Les manifestants du Mouvement des Gilets Jaunes y pensent-ils ? Cela leur importe-t-il, ne serait-ce qu’un peu ?

Ce n’était pas le cas dans le passé. Peut-être que lorsque quelques rares personnes comme Jean Paul Sartre étaient encore en vie, ces questions étaient périodiquement posées. Mais pas récemment, ni aujourd’hui. Et pas pendant cette révolte sur les Champs-Élysées.

Les Français se demandent-ils combien de millions de personnes devraient mourir pour améliorer la qualité de vie dans les villes et les provinces françaises ?

Ou peut-être, pour  » compenser « , pour couvrir les dépenses sociales, faudrait-il  » envahir  » un pays ? Serait-ce l’Iran ? Ou peut-être le Venezuela ?

Le New York Times, dans l’un de ses articles sur les provinces françaises, mentionnait que des gens se plaignaient de ne plus pouvoir se permettre d’emmener même leur femme au restaurant.
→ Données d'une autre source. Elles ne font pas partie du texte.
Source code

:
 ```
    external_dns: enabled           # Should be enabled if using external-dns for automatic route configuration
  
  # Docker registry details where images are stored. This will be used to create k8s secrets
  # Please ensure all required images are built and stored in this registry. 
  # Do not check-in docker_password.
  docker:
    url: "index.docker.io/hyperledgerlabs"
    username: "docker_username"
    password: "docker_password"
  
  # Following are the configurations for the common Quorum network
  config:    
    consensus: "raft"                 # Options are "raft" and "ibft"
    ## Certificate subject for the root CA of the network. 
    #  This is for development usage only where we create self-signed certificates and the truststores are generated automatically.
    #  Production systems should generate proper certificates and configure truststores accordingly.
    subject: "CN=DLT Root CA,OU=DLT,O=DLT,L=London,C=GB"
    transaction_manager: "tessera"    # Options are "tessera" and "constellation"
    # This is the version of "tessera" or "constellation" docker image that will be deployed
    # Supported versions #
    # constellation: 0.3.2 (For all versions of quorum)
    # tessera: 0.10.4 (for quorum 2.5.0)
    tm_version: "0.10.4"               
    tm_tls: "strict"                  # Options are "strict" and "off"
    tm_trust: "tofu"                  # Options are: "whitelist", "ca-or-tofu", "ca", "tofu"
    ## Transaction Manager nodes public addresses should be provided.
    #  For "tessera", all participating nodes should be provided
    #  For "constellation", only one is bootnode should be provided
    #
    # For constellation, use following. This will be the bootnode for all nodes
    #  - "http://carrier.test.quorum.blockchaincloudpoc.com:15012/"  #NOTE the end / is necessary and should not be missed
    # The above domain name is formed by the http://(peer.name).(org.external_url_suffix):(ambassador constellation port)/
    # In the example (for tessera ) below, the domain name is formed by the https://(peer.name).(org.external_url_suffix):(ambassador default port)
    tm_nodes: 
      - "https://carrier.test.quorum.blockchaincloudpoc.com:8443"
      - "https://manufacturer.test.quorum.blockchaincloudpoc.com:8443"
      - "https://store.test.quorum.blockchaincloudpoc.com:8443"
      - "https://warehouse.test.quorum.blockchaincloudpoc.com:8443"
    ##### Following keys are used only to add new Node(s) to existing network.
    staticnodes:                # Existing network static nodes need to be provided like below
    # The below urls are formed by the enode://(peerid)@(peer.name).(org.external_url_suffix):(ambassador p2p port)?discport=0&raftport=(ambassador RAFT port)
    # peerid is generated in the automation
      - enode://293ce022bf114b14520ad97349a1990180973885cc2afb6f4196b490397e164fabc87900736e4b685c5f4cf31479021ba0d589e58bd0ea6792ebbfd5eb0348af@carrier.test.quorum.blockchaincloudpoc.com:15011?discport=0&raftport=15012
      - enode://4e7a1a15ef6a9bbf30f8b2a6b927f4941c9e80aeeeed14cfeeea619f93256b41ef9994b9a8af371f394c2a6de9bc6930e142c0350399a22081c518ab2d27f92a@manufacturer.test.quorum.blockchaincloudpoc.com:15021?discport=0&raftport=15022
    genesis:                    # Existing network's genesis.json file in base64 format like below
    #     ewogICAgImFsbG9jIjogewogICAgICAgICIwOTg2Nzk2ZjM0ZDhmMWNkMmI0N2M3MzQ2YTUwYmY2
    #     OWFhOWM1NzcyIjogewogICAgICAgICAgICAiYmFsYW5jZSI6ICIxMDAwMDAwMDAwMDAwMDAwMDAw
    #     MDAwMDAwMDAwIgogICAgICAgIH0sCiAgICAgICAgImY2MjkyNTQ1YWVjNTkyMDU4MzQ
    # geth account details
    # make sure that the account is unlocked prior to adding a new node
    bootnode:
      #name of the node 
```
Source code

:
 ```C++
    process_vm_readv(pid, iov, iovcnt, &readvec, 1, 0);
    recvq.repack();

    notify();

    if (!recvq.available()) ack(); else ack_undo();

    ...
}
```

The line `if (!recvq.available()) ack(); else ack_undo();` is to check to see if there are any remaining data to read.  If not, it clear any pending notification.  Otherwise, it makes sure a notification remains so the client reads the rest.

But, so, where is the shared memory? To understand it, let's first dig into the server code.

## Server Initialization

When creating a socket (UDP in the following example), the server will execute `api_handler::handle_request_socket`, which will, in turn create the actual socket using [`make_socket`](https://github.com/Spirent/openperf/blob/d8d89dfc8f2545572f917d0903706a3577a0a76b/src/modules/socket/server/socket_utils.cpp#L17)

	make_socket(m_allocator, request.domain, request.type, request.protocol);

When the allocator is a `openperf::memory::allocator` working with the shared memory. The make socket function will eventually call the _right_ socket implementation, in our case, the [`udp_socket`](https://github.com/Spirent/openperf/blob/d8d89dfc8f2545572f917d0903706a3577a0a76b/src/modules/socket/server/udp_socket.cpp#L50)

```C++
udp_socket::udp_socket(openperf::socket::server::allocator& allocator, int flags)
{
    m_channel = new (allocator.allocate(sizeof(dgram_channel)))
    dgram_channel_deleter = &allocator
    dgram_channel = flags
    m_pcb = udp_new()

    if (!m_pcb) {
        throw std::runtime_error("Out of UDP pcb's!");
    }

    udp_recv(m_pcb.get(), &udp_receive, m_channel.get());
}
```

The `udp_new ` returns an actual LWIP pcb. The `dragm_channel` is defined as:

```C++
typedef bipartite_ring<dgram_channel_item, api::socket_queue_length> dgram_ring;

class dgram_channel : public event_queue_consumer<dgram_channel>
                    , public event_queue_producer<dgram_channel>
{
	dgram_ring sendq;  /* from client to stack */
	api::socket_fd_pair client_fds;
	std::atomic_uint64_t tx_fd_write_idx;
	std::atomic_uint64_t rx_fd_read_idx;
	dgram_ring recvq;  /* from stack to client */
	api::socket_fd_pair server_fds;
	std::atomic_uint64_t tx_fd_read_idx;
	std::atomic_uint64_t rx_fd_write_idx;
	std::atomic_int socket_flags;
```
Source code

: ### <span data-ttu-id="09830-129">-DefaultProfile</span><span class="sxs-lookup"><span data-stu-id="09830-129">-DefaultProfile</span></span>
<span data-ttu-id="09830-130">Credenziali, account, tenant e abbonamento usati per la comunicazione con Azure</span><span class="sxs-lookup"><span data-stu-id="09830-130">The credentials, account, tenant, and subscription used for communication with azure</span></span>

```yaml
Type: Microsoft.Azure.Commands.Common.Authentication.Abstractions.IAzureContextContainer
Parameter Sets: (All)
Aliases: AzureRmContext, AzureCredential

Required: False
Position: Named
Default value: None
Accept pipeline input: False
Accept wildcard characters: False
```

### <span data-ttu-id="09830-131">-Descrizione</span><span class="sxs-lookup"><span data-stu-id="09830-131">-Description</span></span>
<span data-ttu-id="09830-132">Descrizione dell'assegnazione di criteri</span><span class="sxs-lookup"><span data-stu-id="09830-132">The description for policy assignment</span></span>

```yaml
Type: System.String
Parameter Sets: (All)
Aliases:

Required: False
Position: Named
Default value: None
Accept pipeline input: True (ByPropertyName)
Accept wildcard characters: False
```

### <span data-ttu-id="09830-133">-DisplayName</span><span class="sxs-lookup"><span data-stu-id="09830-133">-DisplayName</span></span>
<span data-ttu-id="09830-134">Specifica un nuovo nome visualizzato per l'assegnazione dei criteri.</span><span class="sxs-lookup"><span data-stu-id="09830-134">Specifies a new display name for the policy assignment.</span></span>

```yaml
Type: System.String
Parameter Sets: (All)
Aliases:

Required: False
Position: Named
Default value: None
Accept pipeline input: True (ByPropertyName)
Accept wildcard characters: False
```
C’est vraiment grave, mais cela justifie-t-il une bataille pour l’Iran ou le Venezuela et leur pillage subséquent, ou cela excuse-t-il le massacre de quelques centaines de milliers de nouveaux Papous de la Papouasie Occidentale ?

 

Je suggérerais quelque chose qui aiderait à convaincre les vrais internationalistes, ainsi que tous les citoyens du monde pillé, que le Mouvement des Gilets Jaunes ne se bat pas uniquement pour les avantages qui amélioreraient la vie des citoyens français, aux dépens beaucoup des autres partout dans le monde :

Ils devraient indiquer qu’ils comprennent ; qu’ils ne sont pas indifférents aux autres. Dire clairement qu’ils sont contre le capitalisme et l’impérialisme, contre le colonialisme et le pillage des populations et de leurs ressources dans absolument toutes les parties de notre planète !

Dire qu’ils sont pour la liberté, l’égalité et la fraternité de tous les êtres humains,pas seulement français !

Dire que c’est une vraie révolution, une vraie bataille pour améliorer le monde, pas seulement pour plus d’argent, des impôts moins élevés, et de meilleurs avantages exclusivement pour les personnes vivant en France !

Dire qu’ils n’accepteront jamais d’avantages ni d’argent supplémentaire s’ils provenaient de vols de ce qui restait aux pays pauvres et colonisés.

S’ils disent tout cela, et s’ils démontrent qu’ils le pensent vraiment, alors je crierai Vive la Révolution ! et je les rejoindrai – les manifestants – sans réserve.

Mais jusqu’à ce qu’ils le fassent, jusqu’à ce que je sois convaincu que leur victoire ne nuirait pas à des millions d’autres personnes, je continuerai à être beaucoup plus préoccupé par les peuples du Vietnam et de la Papouasie, par l’Iran, l’Afrique, la Syrie ou le Moyen-Orient, que par le fait qu’une personne vivant en France rurale ne puisse pas inviter sa femme à dîner dans un restaurant.